When the boundaries between industry and academic medicine become as blurred as

they now are, the business goals of industry influence the mission of the

medical schools in multiple ways… The influences of the marketplace should not

become woven into the fabric of academic medicine. We need to remember that

for-profit businesses are pledged to increase the value of their investors'

stock. That is a very different goal from the mission of medical schools.

 

Despite the concerns of Dr. Angell and other experts, drastic reductions in

insurance and Medicare payments have placed great pressure on medical

institutions and research physicians to accept the money - and terms - of the

drug companies.

 

At the same time, the drug companies spend billions targeting office physicians,

as well as new interns and residents, with gifts, free meals, travel subsidies,

and subsidized symposia presenting the drug companies' spin on their

medications.

 

Beyond these direct influences, drug companies exert broad influence over the

drug information received by doctors and consumers. The vast majority of

everything physicians and consumers read and know about medications comes from

the drug companies. Medication package inserts, drug advertising toward

physicians and consumers, and the information in the ubiquitous Physicians' Desk

Reference (PDR) come directly from the drug companies.

 

Where do most doctors turn for medication and dosage information? To the PDR, to

drug company representatives who make the rounds of doctors' offices, and to

advertising in medical journals. Yet, the medication information offered by

these drug company-supported sources is often biased, incomplete, and sometimes

inaccurate.

 

CTM Comment: Dr Cohen's new release is a tremendous document, itemising the

abuses going on in the pharmaceutical industry, which remain largely unreported.

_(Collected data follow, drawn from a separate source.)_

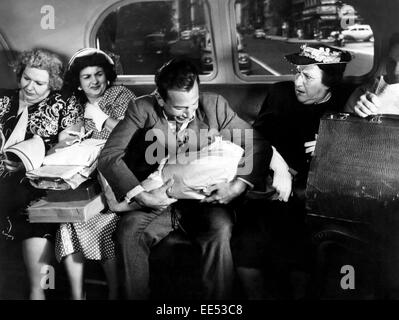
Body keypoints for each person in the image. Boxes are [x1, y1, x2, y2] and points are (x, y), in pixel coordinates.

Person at [98, 58, 273, 300]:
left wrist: (235, 187)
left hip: (204, 202)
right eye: (180, 108)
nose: (190, 113)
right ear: (160, 99)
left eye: (193, 103)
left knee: (220, 228)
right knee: (128, 231)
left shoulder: (214, 106)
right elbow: (109, 156)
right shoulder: (142, 108)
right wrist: (143, 196)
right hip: (159, 199)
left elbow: (258, 144)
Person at [232, 44, 352, 299]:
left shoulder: (344, 102)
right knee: (248, 239)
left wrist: (334, 142)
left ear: (329, 83)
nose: (297, 80)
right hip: (269, 182)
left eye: (307, 76)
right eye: (297, 72)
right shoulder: (279, 93)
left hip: (311, 191)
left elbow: (363, 147)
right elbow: (255, 138)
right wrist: (278, 169)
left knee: (301, 243)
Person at [0, 48, 82, 300]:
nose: (30, 87)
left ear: (52, 83)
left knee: (29, 206)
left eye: (39, 83)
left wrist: (33, 158)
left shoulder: (65, 104)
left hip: (35, 180)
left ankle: (39, 291)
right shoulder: (2, 100)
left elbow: (73, 148)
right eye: (26, 79)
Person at [55, 48, 136, 300]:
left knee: (103, 220)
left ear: (107, 74)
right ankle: (78, 295)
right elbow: (63, 142)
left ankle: (113, 292)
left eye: (98, 74)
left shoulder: (121, 95)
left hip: (112, 176)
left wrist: (100, 118)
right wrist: (63, 139)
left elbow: (131, 133)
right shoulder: (72, 104)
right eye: (86, 76)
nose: (94, 81)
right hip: (79, 176)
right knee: (66, 220)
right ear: (78, 82)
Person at [345, 33, 399, 116]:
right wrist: (358, 112)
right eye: (391, 62)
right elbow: (343, 125)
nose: (395, 71)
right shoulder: (365, 92)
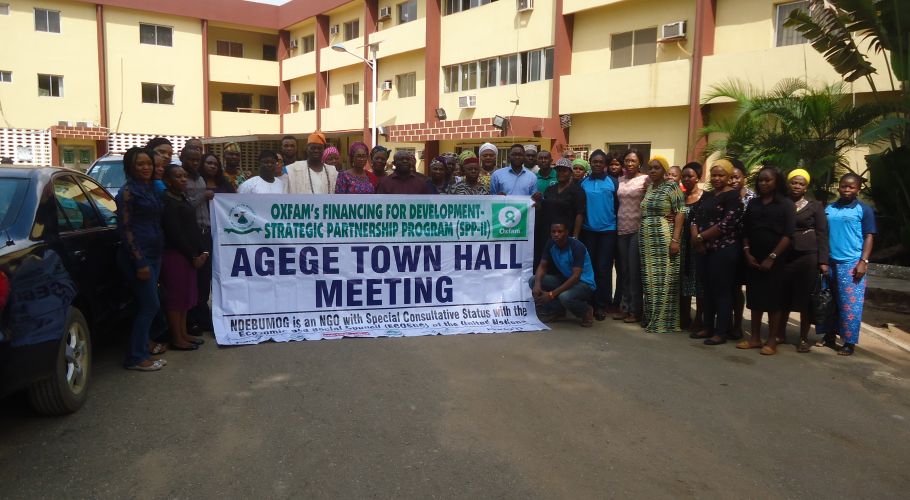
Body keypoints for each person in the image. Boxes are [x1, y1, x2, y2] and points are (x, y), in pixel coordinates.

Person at [115, 147, 166, 371]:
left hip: (155, 253)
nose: (146, 167)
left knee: (147, 304)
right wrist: (140, 261)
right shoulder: (127, 192)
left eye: (149, 163)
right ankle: (136, 357)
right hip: (139, 256)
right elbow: (125, 229)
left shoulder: (150, 189)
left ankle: (145, 345)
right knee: (150, 305)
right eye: (140, 164)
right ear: (130, 168)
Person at [816, 173, 876, 356]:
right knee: (828, 301)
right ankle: (829, 336)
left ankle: (849, 342)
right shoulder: (829, 209)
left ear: (858, 189)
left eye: (851, 187)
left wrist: (863, 262)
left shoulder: (863, 210)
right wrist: (822, 260)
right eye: (843, 186)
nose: (847, 189)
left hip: (851, 263)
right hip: (830, 262)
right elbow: (822, 234)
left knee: (850, 305)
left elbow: (869, 236)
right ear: (839, 187)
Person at [739, 167, 795, 355]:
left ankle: (772, 340)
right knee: (754, 299)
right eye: (761, 180)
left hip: (776, 259)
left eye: (768, 180)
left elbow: (788, 235)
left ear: (777, 181)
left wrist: (772, 257)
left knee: (773, 300)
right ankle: (754, 338)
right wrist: (747, 252)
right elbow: (745, 230)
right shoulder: (753, 204)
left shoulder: (786, 205)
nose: (764, 183)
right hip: (753, 257)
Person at [774, 168, 829, 353]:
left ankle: (804, 338)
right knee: (782, 296)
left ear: (806, 187)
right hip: (785, 256)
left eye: (801, 183)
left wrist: (823, 261)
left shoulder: (815, 206)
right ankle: (779, 333)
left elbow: (822, 233)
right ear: (788, 184)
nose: (797, 186)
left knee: (806, 299)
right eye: (794, 182)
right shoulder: (782, 203)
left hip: (807, 258)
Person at [691, 159, 745, 345]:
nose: (716, 178)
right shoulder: (708, 196)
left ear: (729, 177)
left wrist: (700, 237)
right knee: (707, 290)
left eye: (721, 175)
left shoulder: (733, 197)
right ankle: (707, 327)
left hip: (724, 251)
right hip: (703, 250)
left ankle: (721, 331)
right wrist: (696, 239)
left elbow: (726, 224)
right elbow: (695, 217)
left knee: (722, 291)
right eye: (714, 175)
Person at [160, 164, 207, 351]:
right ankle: (176, 337)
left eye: (184, 176)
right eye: (178, 176)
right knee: (176, 297)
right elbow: (175, 233)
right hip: (176, 254)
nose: (183, 179)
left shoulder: (182, 197)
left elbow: (192, 227)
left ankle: (183, 332)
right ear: (167, 180)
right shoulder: (168, 201)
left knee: (187, 295)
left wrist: (202, 251)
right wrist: (192, 255)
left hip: (189, 253)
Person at [640, 156, 685, 334]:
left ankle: (664, 321)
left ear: (664, 170)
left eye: (657, 168)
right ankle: (651, 317)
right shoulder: (650, 187)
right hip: (646, 240)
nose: (652, 171)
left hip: (664, 237)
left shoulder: (671, 186)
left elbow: (681, 212)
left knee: (664, 280)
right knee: (650, 281)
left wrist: (675, 240)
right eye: (650, 168)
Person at [530, 221, 596, 327]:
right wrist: (537, 285)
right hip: (566, 279)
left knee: (564, 297)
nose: (556, 234)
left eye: (560, 231)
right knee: (533, 280)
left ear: (566, 232)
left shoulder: (577, 247)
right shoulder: (551, 243)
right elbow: (542, 266)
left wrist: (551, 295)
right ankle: (557, 310)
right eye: (553, 231)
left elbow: (576, 277)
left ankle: (586, 311)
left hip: (584, 283)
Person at [579, 150, 619, 321]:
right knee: (590, 268)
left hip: (608, 231)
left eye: (600, 162)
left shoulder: (613, 182)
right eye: (594, 161)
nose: (597, 164)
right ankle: (590, 303)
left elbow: (618, 205)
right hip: (588, 231)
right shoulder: (583, 183)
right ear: (590, 163)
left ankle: (602, 305)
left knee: (604, 268)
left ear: (605, 165)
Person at [181, 147, 214, 335]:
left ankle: (202, 317)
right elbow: (185, 207)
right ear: (182, 158)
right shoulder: (181, 178)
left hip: (205, 232)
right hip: (191, 234)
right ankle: (191, 321)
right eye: (191, 159)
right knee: (192, 280)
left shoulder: (200, 177)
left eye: (197, 160)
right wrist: (204, 195)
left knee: (204, 280)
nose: (194, 163)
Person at [614, 149, 648, 323]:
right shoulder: (619, 180)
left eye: (633, 161)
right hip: (621, 230)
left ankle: (636, 310)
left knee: (634, 272)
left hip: (637, 229)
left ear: (639, 163)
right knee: (624, 271)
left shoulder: (645, 180)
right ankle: (624, 307)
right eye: (626, 160)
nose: (629, 164)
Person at [731, 160, 755, 337]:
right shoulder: (722, 196)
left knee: (738, 287)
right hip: (724, 247)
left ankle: (738, 324)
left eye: (736, 177)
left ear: (744, 178)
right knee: (727, 287)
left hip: (745, 248)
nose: (733, 181)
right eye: (730, 178)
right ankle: (723, 322)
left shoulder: (752, 198)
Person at [679, 162, 704, 331]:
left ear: (698, 178)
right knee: (683, 282)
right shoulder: (680, 196)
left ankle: (699, 319)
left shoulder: (705, 197)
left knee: (699, 284)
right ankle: (684, 317)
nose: (686, 179)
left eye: (690, 176)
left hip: (698, 245)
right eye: (684, 176)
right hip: (681, 244)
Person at [539, 159, 585, 239]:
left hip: (566, 233)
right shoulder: (549, 189)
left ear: (570, 173)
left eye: (564, 171)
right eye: (558, 171)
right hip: (549, 232)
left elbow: (579, 214)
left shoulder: (577, 191)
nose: (561, 173)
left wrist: (575, 236)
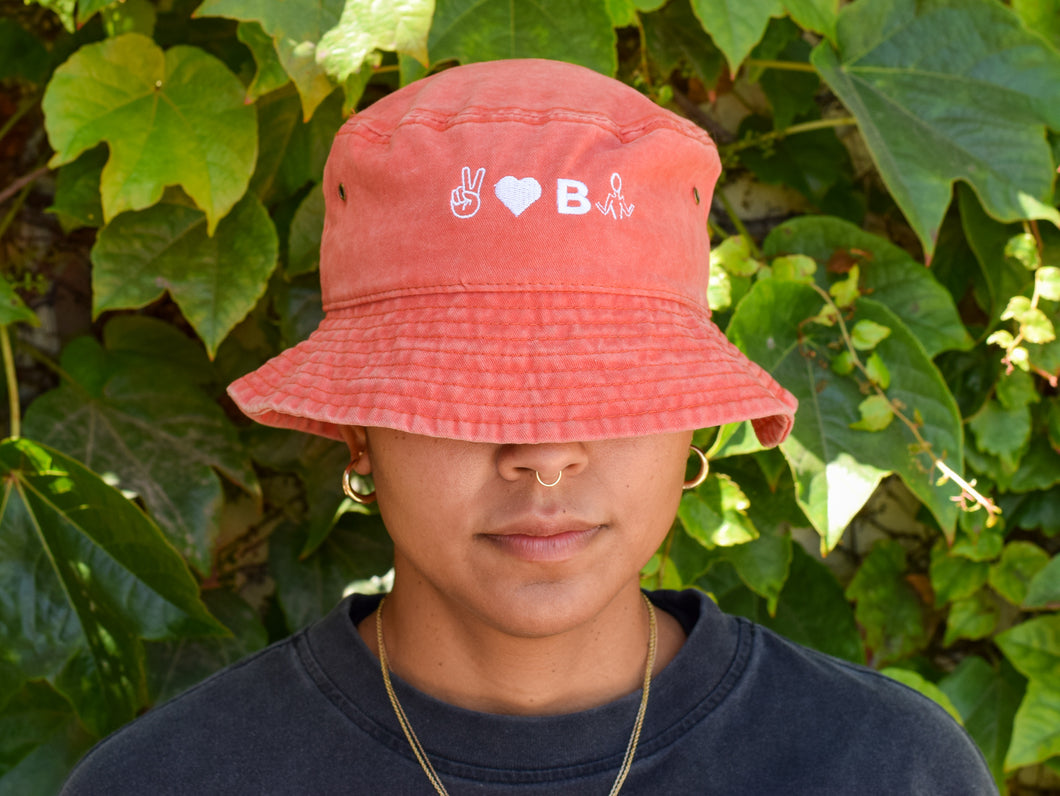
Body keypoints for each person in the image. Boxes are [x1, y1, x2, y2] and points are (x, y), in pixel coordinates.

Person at [61, 58, 997, 795]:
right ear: (359, 432)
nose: (545, 453)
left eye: (613, 383)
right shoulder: (169, 780)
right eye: (464, 387)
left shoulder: (884, 768)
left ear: (689, 428)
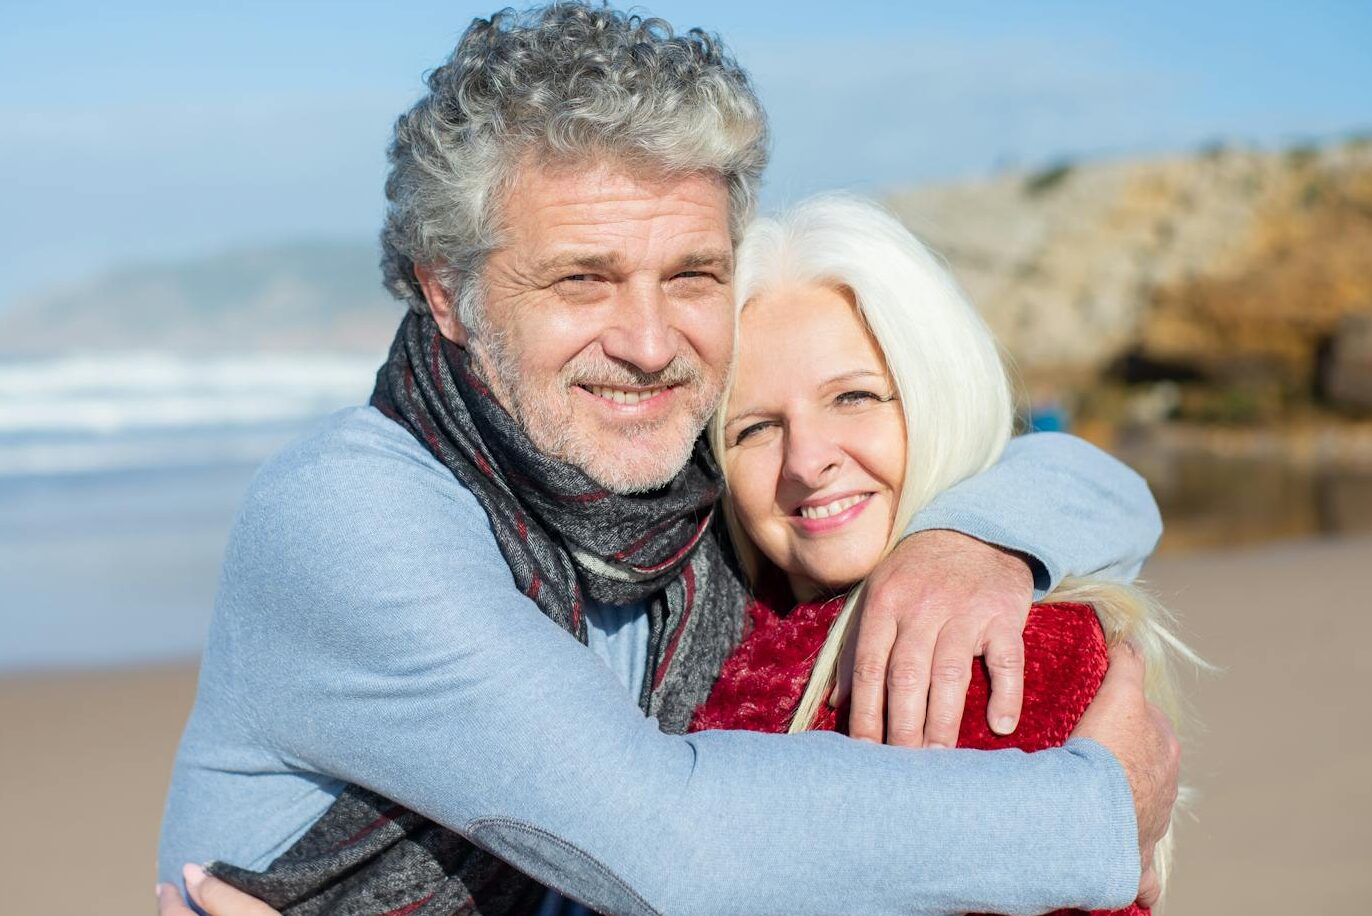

It is a shame that, in his writings, Dr Cohen falls short of recommending the

alternative safety of bolstering the patient's health with good, no-nonsense

nutrition and similar, non-toxic approaches. Dr Joseph Mercola, in his review of

the above article at www.mercola.com, agrees, and advises the patient becomes

educated on their illness, and tries alternative, proven, non-drug based

approaches before resorting to the chemical option.